Menelisik sejarah al-Quran khususnya pada tataran qira'ah, akan kita jumpai banyak variasi yang ditampilkan. Fenomena ini muncul sejak masa Rasulullah yang kemudian berkelanjutan pada masa setelahnya. Namun, variasi qira'ah ini mengalami pergeseran paradigma, dimana satu qira'ah dengan qira'ah lainnya bersaing untuk mendapatkan tempat pada khalayak. Realita ini bisa kita lihat dengan adanya pengklasifikasian qira'ah yang dilakukan oleh para pegiat al-Quran tempo dulu. Dari usaha mereka itulah sehingga kita mengenal Qiraah al-Sab'ah, Qira'ah al-'Asrah, dan Qira'ah al-Arba'ah al-'Asyar. Pergeseran ini semakin kita rasakan ketika melihat realita dimana pembacaan yang ada sekarang hampir semuanya memakai jalur periwayatan Hafs 'an 'Ashim, kecuali mereka yang berada di Maroko yang lebih banyak mengikuti riwayat Warsy dan di Libya mengikuti riwayat Qolun. Bahkan, hampir seluruh masyarakat muslim di dunia, termasuk Indonesia. Lebih cenderung mengikuti riwayat bacaan pertama.

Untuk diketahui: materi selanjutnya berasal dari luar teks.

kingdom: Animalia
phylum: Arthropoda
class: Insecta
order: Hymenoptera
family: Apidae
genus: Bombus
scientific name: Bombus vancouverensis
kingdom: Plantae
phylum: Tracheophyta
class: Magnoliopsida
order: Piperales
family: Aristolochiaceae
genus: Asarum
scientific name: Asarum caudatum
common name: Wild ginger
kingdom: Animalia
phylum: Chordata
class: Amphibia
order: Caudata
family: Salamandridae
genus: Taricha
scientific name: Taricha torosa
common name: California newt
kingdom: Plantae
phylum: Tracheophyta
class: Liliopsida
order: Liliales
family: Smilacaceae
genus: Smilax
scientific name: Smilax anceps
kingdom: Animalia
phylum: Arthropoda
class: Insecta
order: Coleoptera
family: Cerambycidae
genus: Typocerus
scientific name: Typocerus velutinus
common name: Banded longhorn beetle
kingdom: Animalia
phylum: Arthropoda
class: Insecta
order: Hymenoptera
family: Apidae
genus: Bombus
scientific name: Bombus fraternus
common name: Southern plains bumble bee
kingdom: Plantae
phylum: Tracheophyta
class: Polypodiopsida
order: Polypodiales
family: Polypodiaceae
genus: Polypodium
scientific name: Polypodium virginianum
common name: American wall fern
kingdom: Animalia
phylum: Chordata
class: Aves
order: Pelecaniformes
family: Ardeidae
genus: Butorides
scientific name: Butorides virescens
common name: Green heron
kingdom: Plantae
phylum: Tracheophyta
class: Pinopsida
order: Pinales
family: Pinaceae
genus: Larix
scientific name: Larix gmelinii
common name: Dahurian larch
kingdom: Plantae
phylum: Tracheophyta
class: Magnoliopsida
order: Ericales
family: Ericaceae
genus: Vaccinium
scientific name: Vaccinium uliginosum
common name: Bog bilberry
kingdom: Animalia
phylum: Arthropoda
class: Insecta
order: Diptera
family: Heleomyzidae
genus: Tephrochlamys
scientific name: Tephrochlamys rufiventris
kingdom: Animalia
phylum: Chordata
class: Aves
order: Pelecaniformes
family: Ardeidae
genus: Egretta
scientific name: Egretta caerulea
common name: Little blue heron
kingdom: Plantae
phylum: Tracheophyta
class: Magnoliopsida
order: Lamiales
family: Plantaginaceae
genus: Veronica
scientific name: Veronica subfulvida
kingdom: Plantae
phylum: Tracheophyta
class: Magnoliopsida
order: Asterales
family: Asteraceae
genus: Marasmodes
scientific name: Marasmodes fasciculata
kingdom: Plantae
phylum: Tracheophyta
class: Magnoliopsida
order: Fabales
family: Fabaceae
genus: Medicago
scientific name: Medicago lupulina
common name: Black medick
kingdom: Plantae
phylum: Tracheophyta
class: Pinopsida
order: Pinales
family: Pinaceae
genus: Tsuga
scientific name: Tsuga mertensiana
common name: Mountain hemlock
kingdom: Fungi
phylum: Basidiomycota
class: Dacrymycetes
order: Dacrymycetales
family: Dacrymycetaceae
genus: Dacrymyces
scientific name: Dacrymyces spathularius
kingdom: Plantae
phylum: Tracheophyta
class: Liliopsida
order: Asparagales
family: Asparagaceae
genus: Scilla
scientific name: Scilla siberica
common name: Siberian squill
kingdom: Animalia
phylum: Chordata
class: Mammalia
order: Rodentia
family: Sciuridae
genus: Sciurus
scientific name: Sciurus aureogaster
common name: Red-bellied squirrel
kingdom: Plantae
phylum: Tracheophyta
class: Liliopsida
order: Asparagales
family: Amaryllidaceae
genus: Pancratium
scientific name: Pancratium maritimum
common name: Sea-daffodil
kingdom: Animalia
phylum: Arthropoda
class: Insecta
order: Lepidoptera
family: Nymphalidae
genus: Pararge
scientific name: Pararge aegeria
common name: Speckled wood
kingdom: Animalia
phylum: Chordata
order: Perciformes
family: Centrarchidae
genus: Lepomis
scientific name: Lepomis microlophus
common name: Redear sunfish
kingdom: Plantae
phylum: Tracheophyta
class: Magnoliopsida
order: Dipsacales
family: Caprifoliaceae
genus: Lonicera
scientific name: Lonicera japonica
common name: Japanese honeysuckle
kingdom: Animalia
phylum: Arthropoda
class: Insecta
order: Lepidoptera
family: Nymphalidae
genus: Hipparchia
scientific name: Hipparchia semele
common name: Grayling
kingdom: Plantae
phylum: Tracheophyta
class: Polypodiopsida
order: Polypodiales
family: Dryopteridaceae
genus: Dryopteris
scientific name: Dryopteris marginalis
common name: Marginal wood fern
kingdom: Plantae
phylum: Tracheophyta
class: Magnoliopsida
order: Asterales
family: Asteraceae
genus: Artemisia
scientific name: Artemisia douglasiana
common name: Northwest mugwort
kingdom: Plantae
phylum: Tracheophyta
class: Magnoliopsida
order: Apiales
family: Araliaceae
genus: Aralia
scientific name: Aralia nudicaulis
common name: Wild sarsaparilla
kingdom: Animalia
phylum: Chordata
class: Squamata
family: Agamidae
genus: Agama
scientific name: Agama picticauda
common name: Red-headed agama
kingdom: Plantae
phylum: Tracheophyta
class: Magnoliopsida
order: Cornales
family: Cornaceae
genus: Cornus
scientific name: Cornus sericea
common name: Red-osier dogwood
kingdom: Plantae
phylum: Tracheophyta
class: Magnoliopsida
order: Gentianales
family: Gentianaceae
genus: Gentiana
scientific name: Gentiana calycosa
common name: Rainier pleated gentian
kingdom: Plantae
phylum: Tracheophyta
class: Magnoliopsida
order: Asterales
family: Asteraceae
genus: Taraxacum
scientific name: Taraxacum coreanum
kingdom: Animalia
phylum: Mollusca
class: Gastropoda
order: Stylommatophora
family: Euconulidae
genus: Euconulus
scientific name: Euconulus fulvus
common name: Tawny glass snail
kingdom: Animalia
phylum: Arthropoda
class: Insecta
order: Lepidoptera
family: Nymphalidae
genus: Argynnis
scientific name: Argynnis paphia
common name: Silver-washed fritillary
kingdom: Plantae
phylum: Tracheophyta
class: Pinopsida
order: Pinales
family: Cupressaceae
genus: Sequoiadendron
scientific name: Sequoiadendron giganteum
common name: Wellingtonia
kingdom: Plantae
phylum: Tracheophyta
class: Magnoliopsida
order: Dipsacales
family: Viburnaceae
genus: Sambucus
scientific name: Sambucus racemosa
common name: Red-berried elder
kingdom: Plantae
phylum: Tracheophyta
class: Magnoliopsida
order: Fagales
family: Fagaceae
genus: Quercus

Adalah masa khilafah Utsman ditetapkan sebagai era kodifikasi final terhadap teks al-Quran yang kemudian masyhur dengan mushaf Utsmani. Dari segala bentuk varian teks ataupun qira'ah diseragamkan ke dalam satu bentuk bacaan, yang juga dilakukan dengan sebuah penilaian yang dapat diperhitungkan. Demikian ini tidak menyurutkan Sahabat lainnya yang mempunyai integritas tinggi akan wacana al-Quran untuk membawa ragam qiraah ke seluruh penjuru negeri, semisal Ubay ibn Ka'ab, Zaid ibn Tsabit, Abu Hurairah, Abdullah ibn Abbas, Umar ibn Khattab, Utsman ibn Affan, Ali ibn Abi Thalib, Abu Musa al-Asy'ari, Abu Darda', dan Abdullah ibn Mas'ud. Beragam bentuk bacaan yang mereka bawa ke seluruh penjuru tidak menjadikan mereka untuk menafikan teks yang termaktub dalam mushaf Utsmani. Bahkan upaya untuk menafikan keberadaan satu ayat pun dari mushaf Utsmani tidak pernah terjadi. Walaupun dalam sejarah ditemukan sebanyak 15 mushaf primer (mengambil istilah Arthur Jeffery) yang dikumpulkan para Sahabat. Kiranya tidak salah Utsman menunjuk Zaid ibn Tsabit sebagai penanggung jawab kodifikasi tersebut. Salah satu tugas yang diembankan kepadanya adalah mengumpulkan ragam corak ayat mutawatir, bahkan dua ayat pada akhir surat at-Taubah ─ditemukan Zaid ibn Tsabit dalam satu mushaf saat proses unifikasi dan tidak muncul pada tempat lain─ sudah menjadi mutawatir di kalangan Sahabat. Fenomena ini menunjukkan bahwa keberadaan ayat dalam mushaf Utsmani menempati posisi sentral dan di-endorse sejak Raslullah masih hidup.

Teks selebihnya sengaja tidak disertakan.